The Master Moaners of Surrey

It begins again, the early mornings, the late nights, the feeling that the task you have chosen for yourself is similar to kicking the dead bodies of the cast of "die Meistersingers" over the Brenner pass. Topped off by a week in the former DDR talking pidgin "German" to a group of Olympic standard complaining spinsters from Godalming. I've been learning German for two years now. I've passed all the exams with flapping colours. Can't speak a word. I can't even manage restaurant German. I'm still not certain until it arrives which animal it's from (it's always meat, unless it's Apfelstrudel) or what shape it's supposed to be.
    Of course it's true that languages evolve. Nobody sits down and designs them. But sometimes, when you're a student of one that's not your own, paranoia can get the better of you. For example, the use of prepositions in German. It got in that appalling state just by accident, no evil intelligence was at work, I'm absolutely certain (well, nearly). But as I struggle with it, I can't help feeling the designing hand of a woman in a black PVC cat-suit who gets cressy at the thought of foreigners having to spend hours and hours learning these two, three and four-letter instruments of pure torture, still not getting it right. "That's because I don't want you to get it right," she cackles "I want you to be punished" (swish, thwack, howl).
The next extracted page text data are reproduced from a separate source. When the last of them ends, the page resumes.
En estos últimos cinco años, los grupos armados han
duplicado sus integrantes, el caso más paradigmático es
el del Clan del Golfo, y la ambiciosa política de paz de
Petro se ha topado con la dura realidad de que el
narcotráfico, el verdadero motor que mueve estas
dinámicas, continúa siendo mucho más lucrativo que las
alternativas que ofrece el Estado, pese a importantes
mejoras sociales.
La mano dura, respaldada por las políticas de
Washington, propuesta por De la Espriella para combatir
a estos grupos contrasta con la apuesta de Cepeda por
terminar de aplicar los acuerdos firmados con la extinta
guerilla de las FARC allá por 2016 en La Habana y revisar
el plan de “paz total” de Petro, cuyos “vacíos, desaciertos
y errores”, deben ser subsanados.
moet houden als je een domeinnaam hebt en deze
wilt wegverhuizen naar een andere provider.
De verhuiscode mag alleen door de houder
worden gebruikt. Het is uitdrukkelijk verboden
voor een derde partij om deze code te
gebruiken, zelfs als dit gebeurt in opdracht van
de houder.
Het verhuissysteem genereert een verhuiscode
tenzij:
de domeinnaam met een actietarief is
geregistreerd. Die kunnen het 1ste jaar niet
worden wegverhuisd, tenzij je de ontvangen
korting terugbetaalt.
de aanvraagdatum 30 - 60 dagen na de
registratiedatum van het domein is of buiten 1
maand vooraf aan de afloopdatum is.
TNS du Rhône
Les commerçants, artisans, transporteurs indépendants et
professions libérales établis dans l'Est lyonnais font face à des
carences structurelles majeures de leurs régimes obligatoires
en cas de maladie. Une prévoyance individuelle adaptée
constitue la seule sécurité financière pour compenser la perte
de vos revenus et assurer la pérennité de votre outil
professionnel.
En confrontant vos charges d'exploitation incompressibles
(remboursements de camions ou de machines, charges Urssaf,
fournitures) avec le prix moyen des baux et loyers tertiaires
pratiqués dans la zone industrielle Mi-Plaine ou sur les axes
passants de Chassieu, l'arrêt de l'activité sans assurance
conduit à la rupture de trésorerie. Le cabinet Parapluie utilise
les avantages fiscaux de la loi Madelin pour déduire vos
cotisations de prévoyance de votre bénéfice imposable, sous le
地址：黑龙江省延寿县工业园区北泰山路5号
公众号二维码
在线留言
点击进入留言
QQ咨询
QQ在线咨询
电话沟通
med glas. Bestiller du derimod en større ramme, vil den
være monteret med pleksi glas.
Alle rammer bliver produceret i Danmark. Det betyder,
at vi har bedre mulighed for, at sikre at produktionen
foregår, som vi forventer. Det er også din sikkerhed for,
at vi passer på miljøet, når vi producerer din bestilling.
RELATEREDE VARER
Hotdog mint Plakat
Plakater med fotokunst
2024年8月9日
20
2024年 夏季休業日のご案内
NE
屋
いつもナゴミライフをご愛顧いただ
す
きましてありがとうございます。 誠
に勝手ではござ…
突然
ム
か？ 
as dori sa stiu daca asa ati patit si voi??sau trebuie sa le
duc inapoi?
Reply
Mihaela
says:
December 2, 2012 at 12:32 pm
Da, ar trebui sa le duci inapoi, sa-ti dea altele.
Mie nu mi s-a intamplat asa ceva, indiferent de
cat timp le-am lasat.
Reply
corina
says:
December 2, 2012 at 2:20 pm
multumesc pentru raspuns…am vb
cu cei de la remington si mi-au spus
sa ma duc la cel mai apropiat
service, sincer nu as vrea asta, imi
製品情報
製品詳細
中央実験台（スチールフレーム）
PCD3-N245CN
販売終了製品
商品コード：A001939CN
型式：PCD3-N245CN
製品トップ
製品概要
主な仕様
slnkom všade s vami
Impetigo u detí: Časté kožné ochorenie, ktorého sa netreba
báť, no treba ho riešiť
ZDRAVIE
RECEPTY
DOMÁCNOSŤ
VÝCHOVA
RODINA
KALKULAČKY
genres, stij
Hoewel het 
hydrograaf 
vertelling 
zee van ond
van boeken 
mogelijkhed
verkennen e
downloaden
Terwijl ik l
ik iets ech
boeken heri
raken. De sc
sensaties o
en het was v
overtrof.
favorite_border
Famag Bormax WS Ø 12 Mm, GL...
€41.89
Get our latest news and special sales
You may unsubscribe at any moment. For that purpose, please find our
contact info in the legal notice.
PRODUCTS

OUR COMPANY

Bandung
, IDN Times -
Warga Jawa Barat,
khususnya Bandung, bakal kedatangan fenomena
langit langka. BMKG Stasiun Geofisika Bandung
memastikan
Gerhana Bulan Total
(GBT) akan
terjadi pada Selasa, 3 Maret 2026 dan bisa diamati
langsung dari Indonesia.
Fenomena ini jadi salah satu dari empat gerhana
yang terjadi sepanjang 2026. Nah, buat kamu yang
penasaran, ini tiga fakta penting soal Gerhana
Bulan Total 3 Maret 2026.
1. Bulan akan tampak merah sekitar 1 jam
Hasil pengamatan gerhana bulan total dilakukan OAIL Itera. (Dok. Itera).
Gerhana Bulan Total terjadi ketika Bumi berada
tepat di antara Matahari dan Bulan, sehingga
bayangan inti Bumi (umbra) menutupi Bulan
    In English there are of course quite a few bits of the language that even people who've been doing it all their life can't quite get the hang of - split infinitives (how come that an entire nation across the water can survive perfectly well without thinking this is a crime?), certain useless remnants of the accusative (twit- Who! twit-Whom! a dreary note), less/fewer, discrete/discreet, discomfit/discomfort and on and on. I tend to leave all these grammatical equivalents of the scrotum weight in the dimly lit dungeon where they belong (first Sunday of every month, after Songs of Praise finishes - no entry without a studded, leather- bound copy of Fowler's English Usage) but lampooning and lambasting the poor unfortunates that fall into these linguistic mantraps seems to be the only fun that some people ever get (these aren't the same mewling spinsters who... no, no, that way madness lies).
     I sometimes wonder, is the evident pleasure they derive from pedantry really the result of pent-up sexual, or perhaps violent desires? Are they on diets and desperate for something to do to keep their mind off cream cakes? Is it that or kick the dog? Or is the highlighting of solecisms the only thing that really gets the blood beating in their ears? Maybe this is the really insurmountable barrier which prevents me from becoming middle class - I would rather have a jump than gleefully write '(sic)' next to the howler of my enemy. And of course I can't be working class because I would rather, yes, sleep with a woman! than beat the shite out of somebody outside a chip shop. Ladies and gentlemen, I give you the English. Ah yes! That's why I want to learn a foreign language.